James Currie, Marbella, Spain
So much for free trade. Banks are no longer run by bankers, but accountants, book makers and punters. Craving exorbitant returns based on illusion or delusion rather than lending on solid risk assessment. FSA has acted as a Casino manager does to those that are smart enough to beat the odds.
alexander, Victoria, Seychelles
So we now find the short sellers are the bad guys. How about identifying the real bad guys, the ones who placed fraudulent mortgages and then packaged and sold them as grade A investments. The short sellers are more likely to guess the real value of this stuff than the exec's even know.
J Lee, NY, USA
Brown split bank regulation between the B of E, FSA & the DTI, none of which knew what it or the others was supposed to be doing, thus no-one noticed that Northern Rock was borrowing short & lending long. This is still the case. Brown caused the whole UK credit crunch, not the US sub-prime fiasco.

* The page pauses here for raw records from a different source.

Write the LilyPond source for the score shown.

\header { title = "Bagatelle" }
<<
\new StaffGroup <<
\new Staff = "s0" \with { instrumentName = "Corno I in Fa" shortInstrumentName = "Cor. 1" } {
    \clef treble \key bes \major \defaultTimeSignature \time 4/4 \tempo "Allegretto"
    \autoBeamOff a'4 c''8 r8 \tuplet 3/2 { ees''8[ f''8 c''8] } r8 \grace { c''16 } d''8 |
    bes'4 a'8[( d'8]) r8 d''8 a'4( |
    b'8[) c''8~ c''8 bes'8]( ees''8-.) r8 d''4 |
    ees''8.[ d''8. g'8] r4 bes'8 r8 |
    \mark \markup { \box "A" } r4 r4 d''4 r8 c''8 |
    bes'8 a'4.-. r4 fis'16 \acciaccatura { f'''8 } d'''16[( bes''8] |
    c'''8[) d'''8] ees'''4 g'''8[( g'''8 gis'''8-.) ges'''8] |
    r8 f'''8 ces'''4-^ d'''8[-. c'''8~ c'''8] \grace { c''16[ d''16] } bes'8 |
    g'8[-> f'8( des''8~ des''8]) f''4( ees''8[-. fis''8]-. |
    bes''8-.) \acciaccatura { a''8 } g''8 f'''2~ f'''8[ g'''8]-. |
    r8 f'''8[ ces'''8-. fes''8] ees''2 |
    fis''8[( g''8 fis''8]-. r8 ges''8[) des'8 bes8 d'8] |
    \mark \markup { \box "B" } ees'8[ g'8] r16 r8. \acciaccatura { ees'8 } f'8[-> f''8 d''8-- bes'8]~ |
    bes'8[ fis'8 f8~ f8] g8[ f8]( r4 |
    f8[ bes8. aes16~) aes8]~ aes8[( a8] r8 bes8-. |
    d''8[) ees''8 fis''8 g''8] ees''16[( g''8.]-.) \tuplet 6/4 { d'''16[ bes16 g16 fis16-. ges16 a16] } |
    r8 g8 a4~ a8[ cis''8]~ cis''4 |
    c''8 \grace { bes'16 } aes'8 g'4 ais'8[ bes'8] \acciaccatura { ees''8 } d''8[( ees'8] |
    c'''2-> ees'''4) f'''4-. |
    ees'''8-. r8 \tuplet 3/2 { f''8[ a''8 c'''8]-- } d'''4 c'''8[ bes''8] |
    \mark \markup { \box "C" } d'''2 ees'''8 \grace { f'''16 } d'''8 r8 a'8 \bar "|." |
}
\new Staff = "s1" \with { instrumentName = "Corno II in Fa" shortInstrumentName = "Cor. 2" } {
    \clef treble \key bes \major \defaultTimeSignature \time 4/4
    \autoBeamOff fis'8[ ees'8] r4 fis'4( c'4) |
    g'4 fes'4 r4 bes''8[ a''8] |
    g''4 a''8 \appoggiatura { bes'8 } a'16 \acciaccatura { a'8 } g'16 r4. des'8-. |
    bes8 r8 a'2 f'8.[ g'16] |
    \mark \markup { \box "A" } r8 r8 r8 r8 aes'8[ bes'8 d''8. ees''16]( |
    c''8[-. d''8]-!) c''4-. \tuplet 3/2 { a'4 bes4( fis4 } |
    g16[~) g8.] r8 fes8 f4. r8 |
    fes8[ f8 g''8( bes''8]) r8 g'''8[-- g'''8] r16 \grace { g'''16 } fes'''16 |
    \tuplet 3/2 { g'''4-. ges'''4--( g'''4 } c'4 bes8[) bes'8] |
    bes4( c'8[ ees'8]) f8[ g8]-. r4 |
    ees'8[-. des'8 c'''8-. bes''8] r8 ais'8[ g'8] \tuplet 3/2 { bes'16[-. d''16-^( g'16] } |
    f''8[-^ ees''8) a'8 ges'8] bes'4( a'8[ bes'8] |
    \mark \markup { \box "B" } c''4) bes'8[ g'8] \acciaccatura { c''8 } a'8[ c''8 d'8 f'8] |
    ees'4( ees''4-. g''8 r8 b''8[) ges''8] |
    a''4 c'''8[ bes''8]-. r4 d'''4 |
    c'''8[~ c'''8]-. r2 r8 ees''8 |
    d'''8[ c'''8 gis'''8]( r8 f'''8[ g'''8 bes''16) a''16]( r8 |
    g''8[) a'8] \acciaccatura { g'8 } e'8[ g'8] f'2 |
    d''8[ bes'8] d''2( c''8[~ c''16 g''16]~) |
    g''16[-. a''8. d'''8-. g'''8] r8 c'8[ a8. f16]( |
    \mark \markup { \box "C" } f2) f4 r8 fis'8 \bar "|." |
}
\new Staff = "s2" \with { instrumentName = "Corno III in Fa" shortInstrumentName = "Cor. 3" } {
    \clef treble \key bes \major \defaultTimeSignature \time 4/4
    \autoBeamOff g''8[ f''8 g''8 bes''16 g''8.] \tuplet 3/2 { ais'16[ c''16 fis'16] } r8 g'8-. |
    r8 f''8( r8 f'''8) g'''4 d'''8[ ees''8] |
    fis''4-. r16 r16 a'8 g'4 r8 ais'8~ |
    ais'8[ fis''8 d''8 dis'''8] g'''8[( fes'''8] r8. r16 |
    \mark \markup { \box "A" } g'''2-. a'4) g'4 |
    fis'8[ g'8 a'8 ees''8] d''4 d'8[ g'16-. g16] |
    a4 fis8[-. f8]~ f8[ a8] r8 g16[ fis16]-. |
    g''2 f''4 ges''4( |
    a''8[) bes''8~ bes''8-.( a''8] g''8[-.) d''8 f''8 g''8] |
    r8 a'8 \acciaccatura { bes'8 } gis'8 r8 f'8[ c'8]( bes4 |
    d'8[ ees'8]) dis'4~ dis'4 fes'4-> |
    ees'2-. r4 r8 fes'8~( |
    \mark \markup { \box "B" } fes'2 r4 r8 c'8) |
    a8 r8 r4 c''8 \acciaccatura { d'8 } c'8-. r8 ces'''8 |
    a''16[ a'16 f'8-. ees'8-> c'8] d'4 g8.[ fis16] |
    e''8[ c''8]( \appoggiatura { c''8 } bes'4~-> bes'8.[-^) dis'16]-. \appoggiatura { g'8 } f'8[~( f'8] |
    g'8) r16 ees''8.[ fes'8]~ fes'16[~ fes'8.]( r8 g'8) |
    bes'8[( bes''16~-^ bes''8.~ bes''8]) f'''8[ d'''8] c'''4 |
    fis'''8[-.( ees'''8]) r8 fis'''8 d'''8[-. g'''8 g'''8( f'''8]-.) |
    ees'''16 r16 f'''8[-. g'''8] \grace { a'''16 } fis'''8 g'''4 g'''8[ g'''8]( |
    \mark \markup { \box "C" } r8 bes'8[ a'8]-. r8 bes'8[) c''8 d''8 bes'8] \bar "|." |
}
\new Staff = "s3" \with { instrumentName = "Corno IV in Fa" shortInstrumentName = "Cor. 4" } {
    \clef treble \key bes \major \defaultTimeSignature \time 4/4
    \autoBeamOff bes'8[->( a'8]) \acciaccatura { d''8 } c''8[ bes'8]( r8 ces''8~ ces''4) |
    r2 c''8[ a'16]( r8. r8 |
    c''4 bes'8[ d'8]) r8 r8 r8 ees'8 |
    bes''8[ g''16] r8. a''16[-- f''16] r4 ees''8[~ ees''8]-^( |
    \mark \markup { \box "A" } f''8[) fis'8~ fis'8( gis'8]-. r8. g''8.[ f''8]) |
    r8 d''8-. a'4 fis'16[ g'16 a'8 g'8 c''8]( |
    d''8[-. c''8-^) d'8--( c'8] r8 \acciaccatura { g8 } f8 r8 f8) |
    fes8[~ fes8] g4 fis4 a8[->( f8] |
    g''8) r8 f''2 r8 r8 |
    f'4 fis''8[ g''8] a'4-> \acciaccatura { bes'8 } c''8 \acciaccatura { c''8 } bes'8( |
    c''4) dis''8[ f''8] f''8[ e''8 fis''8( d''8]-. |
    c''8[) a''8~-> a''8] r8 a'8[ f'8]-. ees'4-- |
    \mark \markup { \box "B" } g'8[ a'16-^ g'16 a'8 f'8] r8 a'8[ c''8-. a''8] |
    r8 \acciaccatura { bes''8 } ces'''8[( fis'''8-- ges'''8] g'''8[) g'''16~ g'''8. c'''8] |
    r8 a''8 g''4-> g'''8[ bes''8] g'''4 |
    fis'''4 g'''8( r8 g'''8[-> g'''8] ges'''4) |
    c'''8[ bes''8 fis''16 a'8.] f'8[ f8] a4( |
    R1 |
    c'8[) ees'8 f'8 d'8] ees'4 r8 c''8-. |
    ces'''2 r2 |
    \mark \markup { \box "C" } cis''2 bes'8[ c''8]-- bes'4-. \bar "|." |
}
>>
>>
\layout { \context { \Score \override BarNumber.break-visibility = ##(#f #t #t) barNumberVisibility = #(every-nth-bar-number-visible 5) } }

Rob Bryant, Bromley, England
You wont see anyone go to jail The problem is the law and good ethics and good morals are a million miles apart The law protects the crooks who have profited and cost the citizens their shirts
gd, Auckland, New Zealand
Soros is a bright fellow. to see the parallels between epistemology, physics & economics over the ages is no mean feat for they are hidden as they are created - by our own perceptions
anyway it's all too overwhelming
nature self corrects
beware that which works too well
glenn schaefer, holbrook, us
this legislation just proves that we are all happy with the market when its going up and we are financing our houses with unstainable debt, but when short sellers uncover the true nature of the value of these lenders, we simply crumble and instigate restrictive legislation
david, london, england
Granted, short selling made a bad situation worse but the cause is something else. Mortgage lenders selling loans to other banks so they can profit from the interest generated. Such a 'borrow to lend' philosophy is completely unsustainable and in my humble opinion has just been proven so.
Richard, Cardiff,
I totally disagree with the ban on short selling. This stinks of hypocrisy: if on the one hand the west extoles the virtues of capitalism then on the hand hinders it by preventing the free market from operating. Ther eis nothing wrong with short selling, it typifies the markets approach to a stock.
Jay, London, England
A positive step forward but too late, great demaged has been done!!!!!!
David, Singapore, Singapore
about time too. can't believe it took so long for the regulators to do something about this. lets hope they don't allow it back.
stephens, china, china
'either close to implementation or being considered'
So not actually implemented. More spin and no action like the raft of legislation proposed after the Northern Rock fiasco that has resulted in not one change in legislation 12 months later.
rob, ashbourne, uk
All this drama and no one goes to jail. No one caught being criminally dishonest and unethical, yet?
Bill Smith, Brisbane, Australia
This is ridiculous. Short selling has been allowed for hundreds of years. The problem is not that, it's not Wall Street, it's the fundamentals of the banks. They failed to correctly calculate the risk of their dept derivatives and insurances. Poor management. Fueled by record US deficit. Thank Bush!
simon, stavanger,
After the last weeks of chaos caused by massive institutionallised short trading, the politicians still wimp out on permanently pulling the plug on short trading.
Looks like its time to pull the plug on the proffitering politicians themselves and put in someone who will fix the world economy.
simon, norwich,
Oh you mean like George Soros - great hero of the American left
EAG, Maritimes, Canada
About time, but as usual too little too late. We need to rid the banking system of parasites that feed upon the taxpayer in bailing out scenarios of late. Heavy handed regulation should be the order of the day.